In the last few days I've watched a couple of movies. "The Patriot", and "Steel Dawn". Both of the heroes in the movies are fighters. In "The Patriot", the fighter is especially reluctant. And at one point in the movie, he says something to the effect of "what gives men the idea that death is ever justified"? In the latter movie, a boy wants the hero to teach him to fight, and says in the end that he wants to be like "Nomad", the hero. Nomad tells him, no, you don't want to be like me. You want to be a farmer.
In both movies, the heroes are men capable of great violence and are instrumental in vanquishing an oppressive enemy. And when the deed is done, everyone goes back to farming. The world is safe, and no one need fight again. And it's a part of the Science Fiction and Fantasy myths as well. It's something deeply ingrained in us. It's what we want, and it is noble.

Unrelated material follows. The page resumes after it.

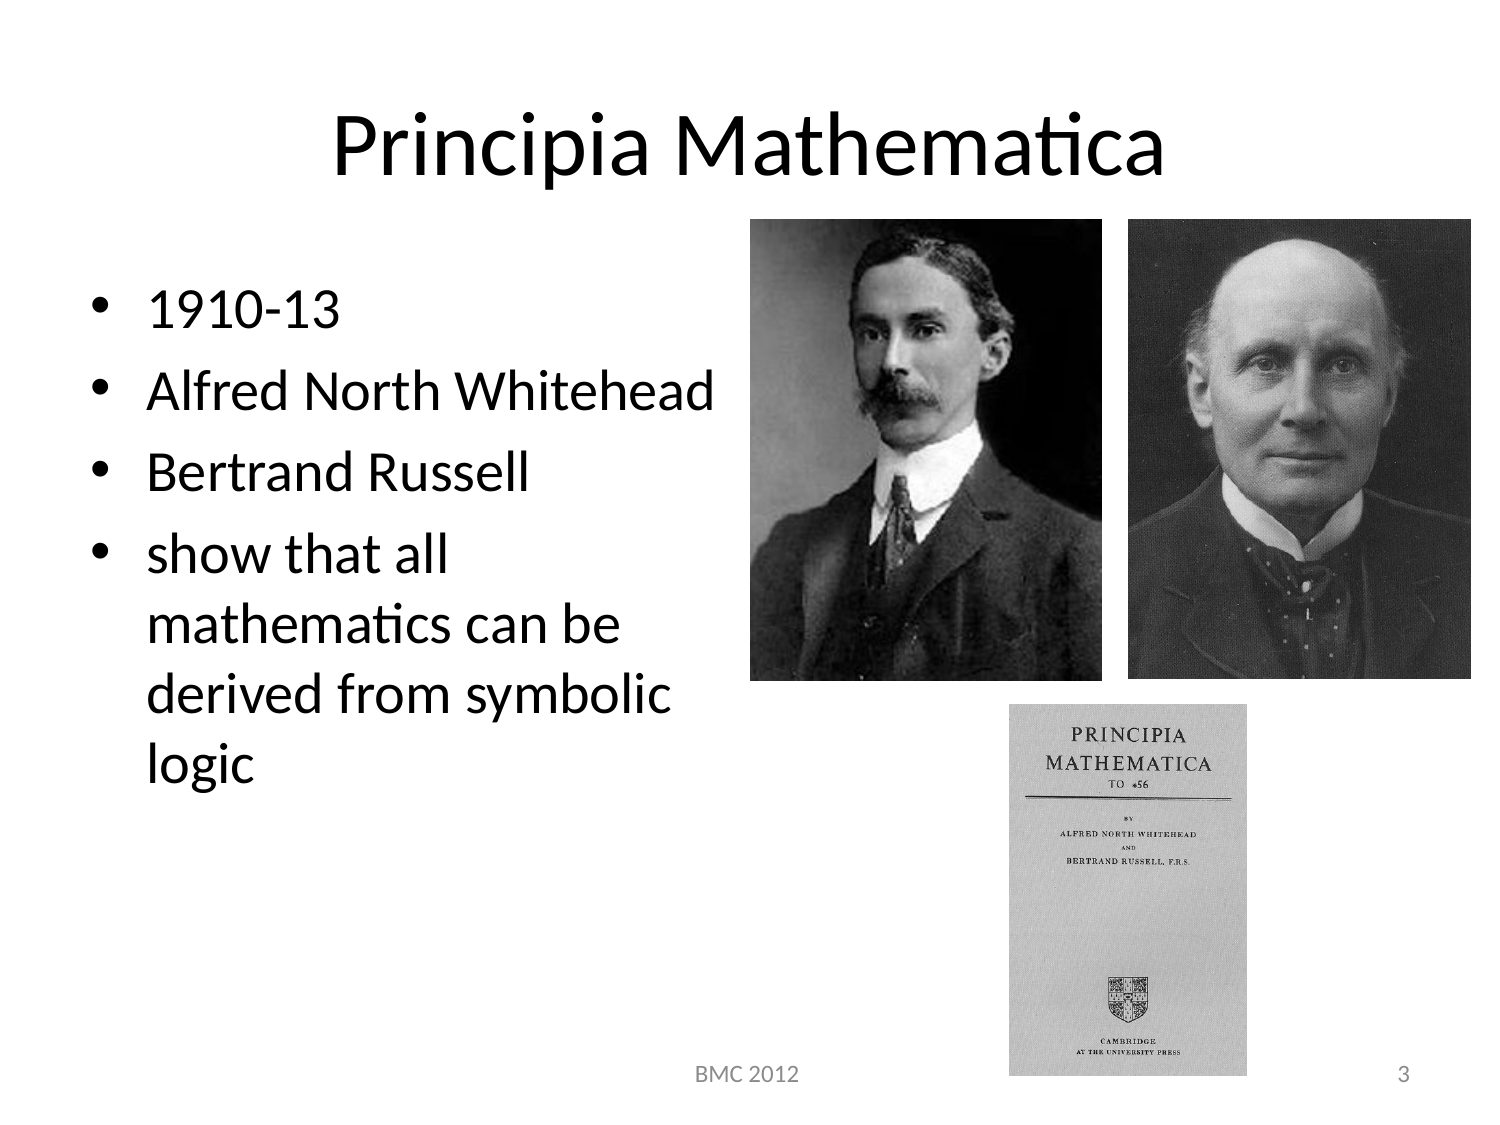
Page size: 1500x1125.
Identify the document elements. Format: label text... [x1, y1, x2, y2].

But there's only one problem with it.
There will always rise someone whose motives are not noble and who is willing to commit great violence to get people to ... shall we say ... see things their way. Stalinists. Facists. Nazis. Islamists. Common criminals. Uncle Norbert. As long as they think nobody will seriously stand up to them, they will wield their evil without concience. And they will always be among us.
War is bad. It is terrible. It is the worst thing man does to himself. Yet if good people won't fight it then all are doomed to live under the worst of tyrannies.

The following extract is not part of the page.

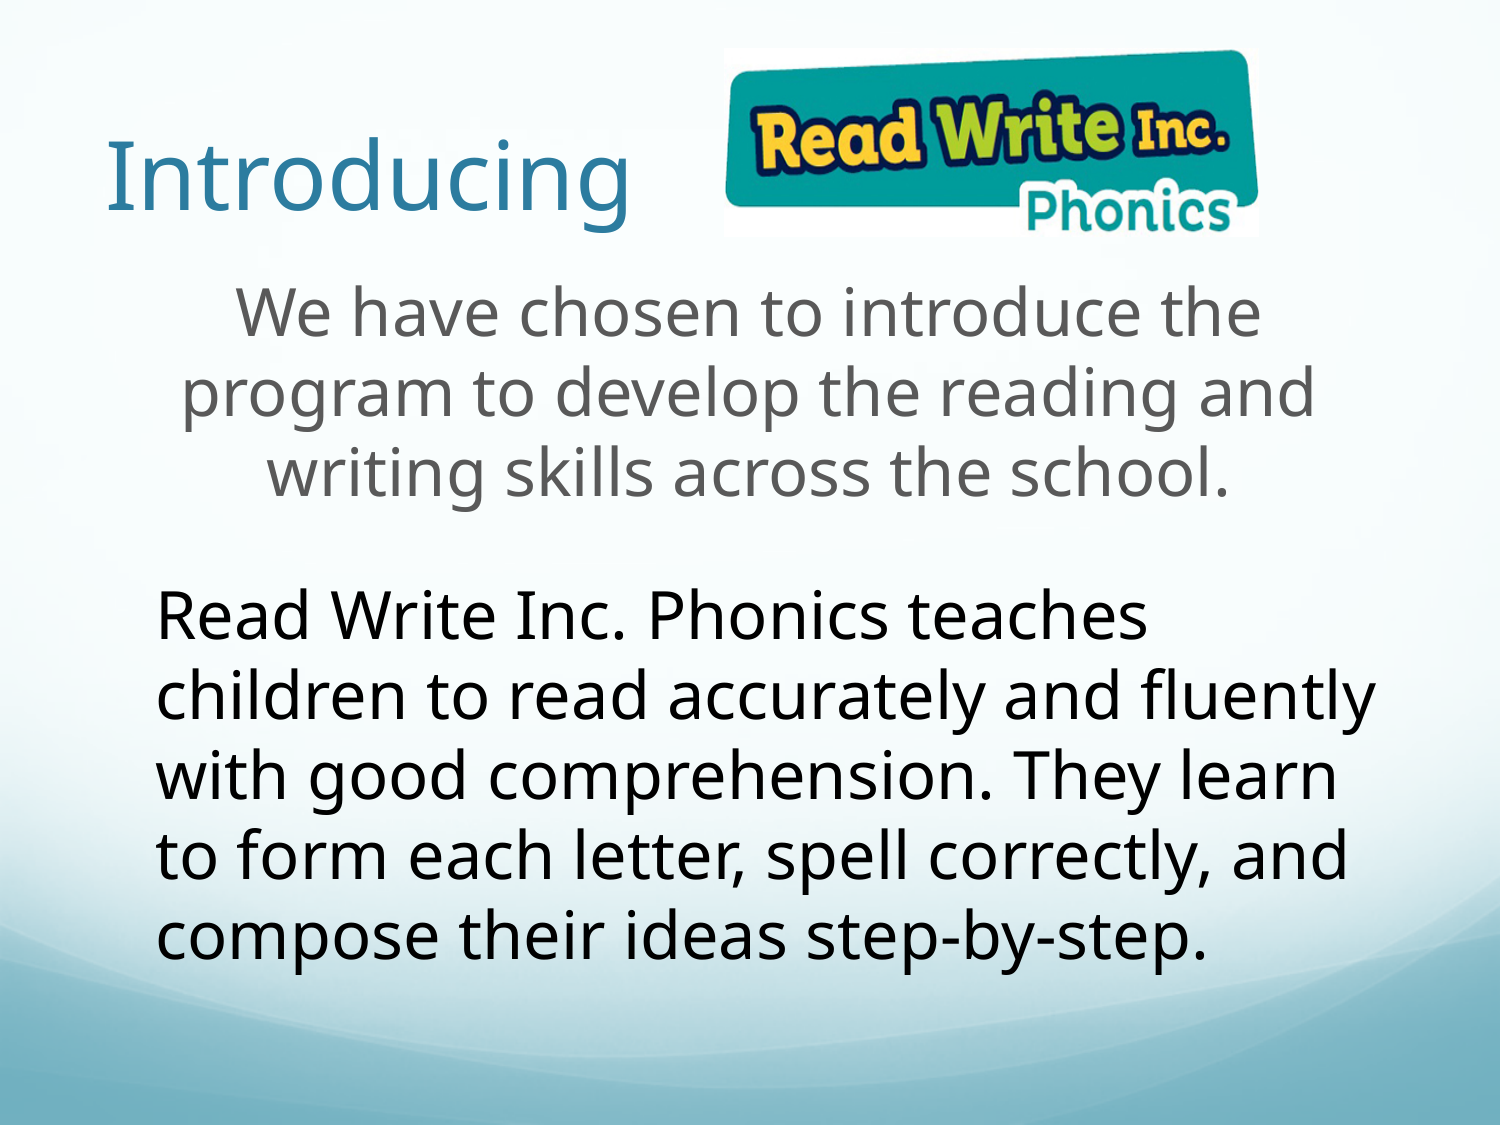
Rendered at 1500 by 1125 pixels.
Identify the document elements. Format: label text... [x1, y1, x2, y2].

One of the many effective Lefty slogans used to argue against US Military action is "So 'Might Makes Right?'" And the underlying assumption there is that we are wrong or at best are our enemies are our moral equivalents.
My response is "No, but it's a lot better for everyone if Right has Might and is willing to use it."
No, it's not better for those we unintentionally kill. And it's not better for those who were sucked in to fighting for the forces of evil unwillingly. But it's better for everyone else on the whole, especially for people who haven't been born yet.
The "Right" is often accused of seeing the world in black and white, because the Right is willing to work through the arguments pro and con and make a decision. Questioning one's motives is always good, but in the end that question needs an answer and you make a decision dispite the arguments against, because the arguments for are more persuasive in the end. Deciciveness is seen as simplistic, when in fact the arguments may very well have already been painfully waded through.